I have been asked to join an association dedicated to maintaining ‘la francophonie
littéraire.’ The request is really
a plea for the survival of literature: in French
as in all languages. I do not think it is part
of any outbreak of Gaullism, or any statement
of any innate superiority in French, which is
the language of my family and my childhood—as
is the Italian of my mother. I do know that
when I translate myself into French I become
a very different person as well as a very different
writer, and certainly a greatly diminished one.
Monsieur Bellow in French is not Saul Bellow,
I am not me, though there are writers whose
transition to French is relatively easy.
This has to do, I think, with the fact that
ordinary prose, the language of the argument,
of this diary for instance, is easily translatable,
but that the language of fiction, when one’s
own language is essential to the fiction, to
the characters one has created, is not. France
has no Chicago. And we ‘ave no Paree.
As I pointed out in my last diary, the world
is full of writers who write in no language
at all, quite deliberately.
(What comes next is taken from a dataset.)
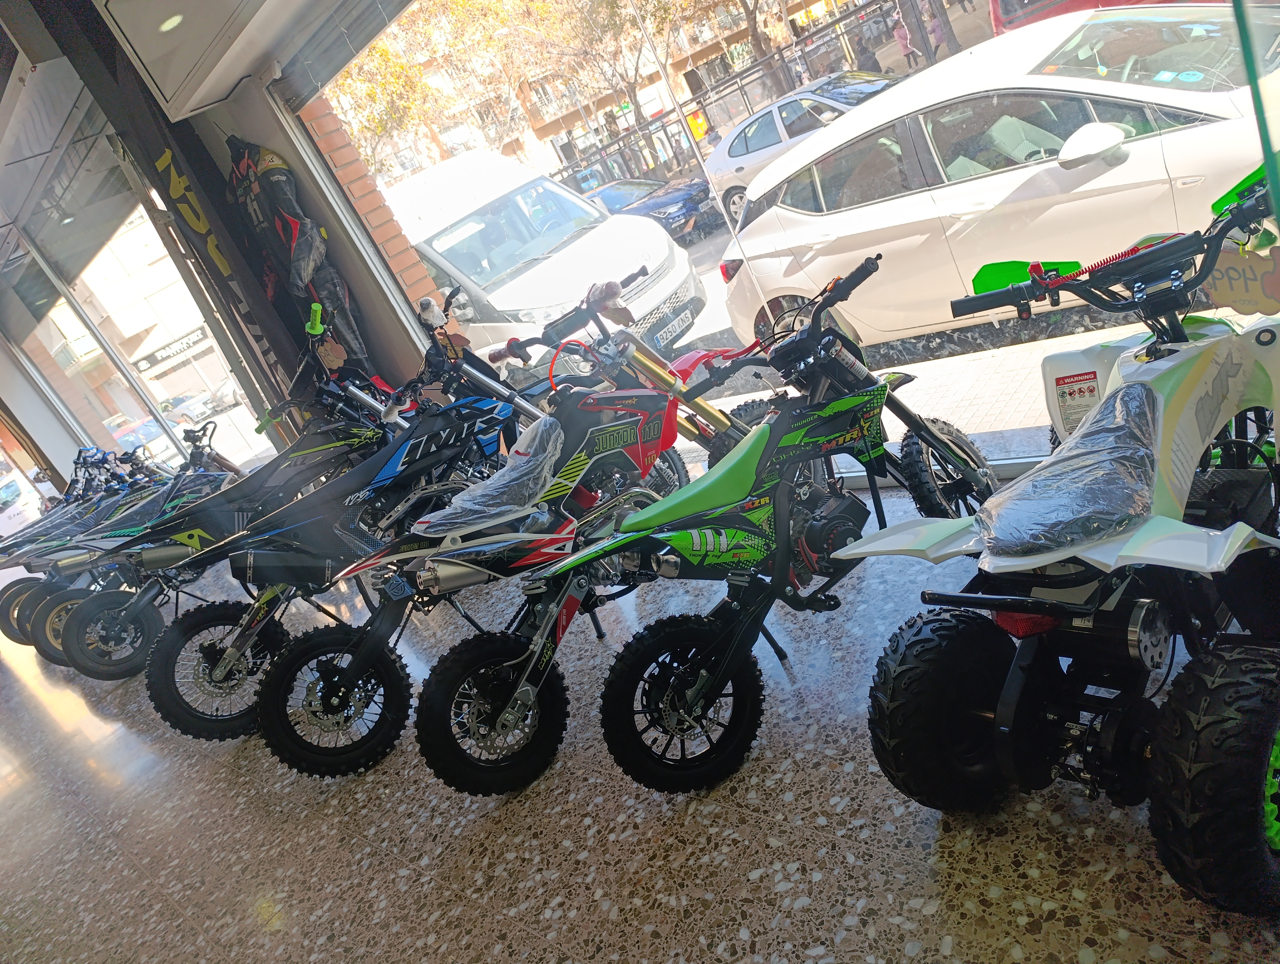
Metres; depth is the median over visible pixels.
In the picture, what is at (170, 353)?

They write in prose
that, lacking all sinew and particularity, no
doubt fits the Albanian reader as it does the
French. It is such writers who are in vogue
and who thereby gain international recognition.
It is the refractory writers, those whom we
love because they contribute to the ever-renewed
creation of our language, who are the outcasts.
Increasingly so, too, in our own culture, where
we are saddled with the epithet of being ‘literary.’
Though I could have become a French writer
rather than an American, I early on declined
to do so. My most recent wife, who is French,
would chide me when I spoke French to her. She
said she mistrusted me because in her language
I became polite. She may have had other reasons,
but that’s what she said. In French.